SCROLL TO CONTINUE WITH CONTENT
Mengenai kasus yang dilakukan oleh Rochmad Hidayat di Surabaya, Okky menduga hal itu karena adanya sensor mesin ATM yang tidak bisa mendeteksi uang secara utuh.
"Uang rusak itu bisa lolos tidak memiliki sensor yang bisa mendeteksi secara utuh. Apalagi dengan kecepatan pemindaian sensor, akhirnya kalau ada beberapa uang utuh beberapa yang rusak karena sobekan akhirnya diloloskan," ujarnya.
Pemindaian uang di mesin ATM dengan kecepatan per milidetik tersebut lah yang menurut Okky juga menjadi faktor. Karena pada saat itulah sensor di mesin itu bekerja.

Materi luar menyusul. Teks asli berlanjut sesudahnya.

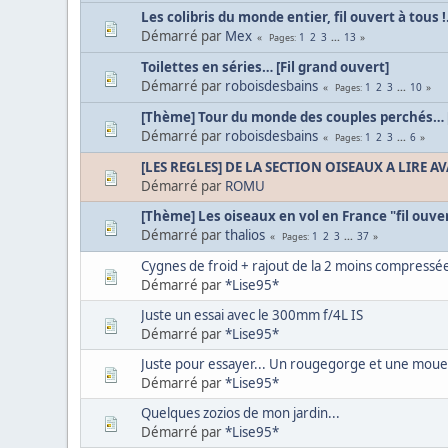
Les colibris du monde entier, fil ouvert à tous !.
Démarré par
Mex
1
2
3
...
13
Pages
Toilettes en séries… [Fil grand ouvert]
Démarré par
roboisdesbains
1
2
3
...
10
Pages
[Thème] Tour du monde des couples perchés… [
Démarré par
roboisdesbains
1
2
3
...
6
Pages
[LES REGLES] DE LA SECTION OISEAUX A LIRE A
Démarré par
ROMU
[Thème] Les oiseaux en vol en France "fil ouve
Démarré par
thalios
1
2
3
...
37
Pages
Cygnes de froid + rajout de la 2 moins compressé
Démarré par
*Lise95*
Juste un essai avec le 300mm f/4L IS
Démarré par
*Lise95*
Juste pour essayer... Un rougegorge et une moue
Démarré par
*Lise95*
Quelques zozios de mon jardin...
Démarré par
*Lise95*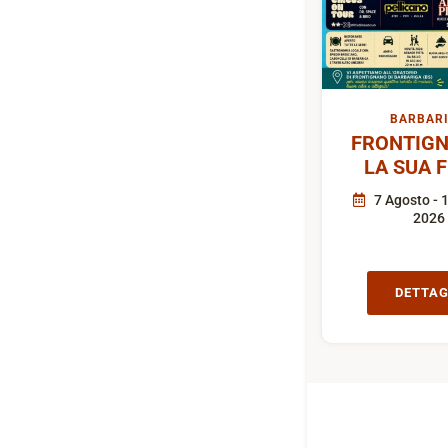
BARBAR
FRONTIGN
LA SUA 
7 Agosto - 
2026
DETTAG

"Jadi ada faktor kecepatan sensor dalam menangkap keaslian juga. Kecepatannya sekian milidetik, pada saat itu sensor bekerja, mulai mengenal keaslian, mengenal warna, uang pecahan berapa juga jenis uang apakah yang baru dan lama," katanya.

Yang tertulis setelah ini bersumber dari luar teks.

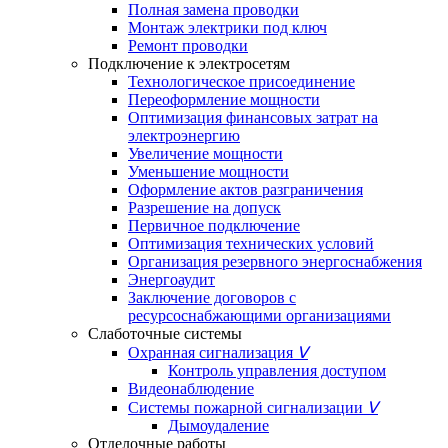
Полная замена проводки
Монтаж электрики под ключ
Ремонт проводки
Подключение к электросетям
Технологическое присоединение
Переоформление мощности
Оптимизация финансовых затрат на
электроэнергию
Увеличение мощности
Уменьшение мощности
Оформление актов разграничения
Разрешение на допуск
Первичное подключение
Оптимизация технических условий
Организация резервного энергоснабжения
Энергоаудит
Заключение договоров с
ресурсоснабжающими организациями
Слаботочные системы
Охранная сигнализация
ᐯ
Контроль управления доступом
Видеонаблюдение
Системы пожарной сигнализации
ᐯ
Дымоудаление
Отделочные работы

Untuk itu lah ia mengatakan bahwa pihak bank yang bekerja sama dengan pihak ketiga misalnya dalam hal pengadaan mesin ATM bisa melakukan perbaikan pada sensor itu.
"Sehingga ini murni memang bank ini perlu memperbaiki sensor di mesin ATM-nya," ujarnya.

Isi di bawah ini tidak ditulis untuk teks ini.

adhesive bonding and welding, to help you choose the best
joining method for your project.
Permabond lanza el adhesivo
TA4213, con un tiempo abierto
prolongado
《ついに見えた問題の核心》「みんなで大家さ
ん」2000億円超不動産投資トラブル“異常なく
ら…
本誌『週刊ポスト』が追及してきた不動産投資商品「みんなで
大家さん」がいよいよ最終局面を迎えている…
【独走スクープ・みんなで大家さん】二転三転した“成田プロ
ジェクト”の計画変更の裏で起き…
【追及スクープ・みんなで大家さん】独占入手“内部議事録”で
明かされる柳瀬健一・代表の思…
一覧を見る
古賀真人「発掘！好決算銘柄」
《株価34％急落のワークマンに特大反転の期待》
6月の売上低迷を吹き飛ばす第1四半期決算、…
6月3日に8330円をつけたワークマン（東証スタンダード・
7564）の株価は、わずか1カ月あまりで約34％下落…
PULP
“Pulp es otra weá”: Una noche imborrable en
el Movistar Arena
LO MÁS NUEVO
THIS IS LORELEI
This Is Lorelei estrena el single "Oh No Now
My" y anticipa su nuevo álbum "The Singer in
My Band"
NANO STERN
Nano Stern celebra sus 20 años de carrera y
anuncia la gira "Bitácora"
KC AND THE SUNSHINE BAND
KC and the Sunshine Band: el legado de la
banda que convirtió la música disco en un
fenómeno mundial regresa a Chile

Tidak semua mesin ATM diproduksi oleh pabrik yang sama. Okky menyebutkan ada kemungkinan untuk pabrikan tertentu sensor dalam mesin ATM itu memang perlu disempurnakan.
"Setiap mesin ATM itu kan ada mereknya masing-masing dari pabrikan tertentu. Ada kemungkinan seri ATM itu tadi misalkan bikinan negara ABCD, ada kelemahan di sisi sensor. Sensornya ada yang cuma mendeteksi lipatan saja, tidak mendeteksi patahan-patahan atau potongan-potongan yang di ujung," ujarnya.
Menurutnya, hal itu bisa didalami dengan melihat potongan uang yang dilakukan oleh pelaku di sebelah mana saja? Misalkan di kanan atas, berarti sensor yang ada di sana memiliki kelemahan.
"Sehingga tidak bisa memberikan informasi bahwa uang ini uang rusak. Nah kasus ini sebenarnya bisa menjadi acuan bagi pembuat mesin ATM itu untuk membuat sensornya lebih diakuratkan," katanya.
Soal motif Rochman Hidayat yang terkesan iseng, Okky menduga ada kemungkinan juga bahwa pria tersebut sebenarnya sengaja mempraktikkan sesuatu.
"Ada kemungkinan orang ini bukan coba-coba, tapi disengaja. Karena ada di situs-situs tertentu di internet orang-orang yang kerjaannya bikin video tutorial kenakalan seperti itu. Objeknya mesin ATM. Nah mungkin setelah dia lihat tutorial itu, sama pelaku dicoba," ujarnya.
Modus nyeleneh Rochmad Hidayat. Baca di halaman selanjutnya.
Dalam sidang putusan perkara perusakan uang Rupiah sebagai salah satu simbol negara di Ruang Tirta PN Surabaya, Senin (9/1), Rochmad Hidayat divonis 1 tahun 2 bulan penjara oleh majelis hakim.
"Mengadili, menyatakan terdakwa Rochmad Hidayat dengan pidana penjara selama 1 tahun 2 bulan penjara dan denda Rp 50 juta subsider 3 bulan kurungan penjara," ujar Ketua Majelis Hakim Darwanto.
Putusan itu dijatuhkan karena Rochmad dianggap terbukti bolak-balik menarik uang tunai kertas dari mesin ATM, menggunting ujungnya, lalu menyetorkan lagi hingga total uang rusak mencapai Rp 32 juta.
Dari informasi dalam berkas perkara Rochmad yang dipantau detikJatim dari situs web SIPP PN Surabaya, Senin (9/1/2023), semua itu bermula ketika pria itu menemukan selembar uang rupiah yang sobek saat menarik tunai uang di ATM.
"Bermula saat terdakwa mengambil uang dari mesin ATM yang bersangkutan menemukan salah satu lembar uang rupiah dalam keadaan sobek, kemudian terdakwa mencoba menyetor tunai kembali uang rupiah yang sobek itu ke mesin setor tunai dan ternyata bisa masuk. Dari peristiwa itu muncul niat dan kesengajaan," demikian bunyi berkas perkara itu.
Tidak hanya di 1 mesin ATM, ia melakukan setor tunai uang rusak itu berkali-kali di sejumlah mesin jenis CRM atau mesin setor tunai milik salah satu bank di 3 lokasi berbeda di Surabaya.
"Jadi ini bukan uang palsu. Itu uangnya sendiri yang ditarik dan disetor lagi, dilakukan berulang-ulang setelah ujung uang itu digunting. Sebenarnya uangnya sendiri sekitar Rp 2 juta. Karena dia lakukan itu berulang-ulang total uang yang rusak senilai Rp 32.050.000," ujar Jaksa Penuntut Umum (JPU) dalam perkara itu Herlambang Adhi Nugroho.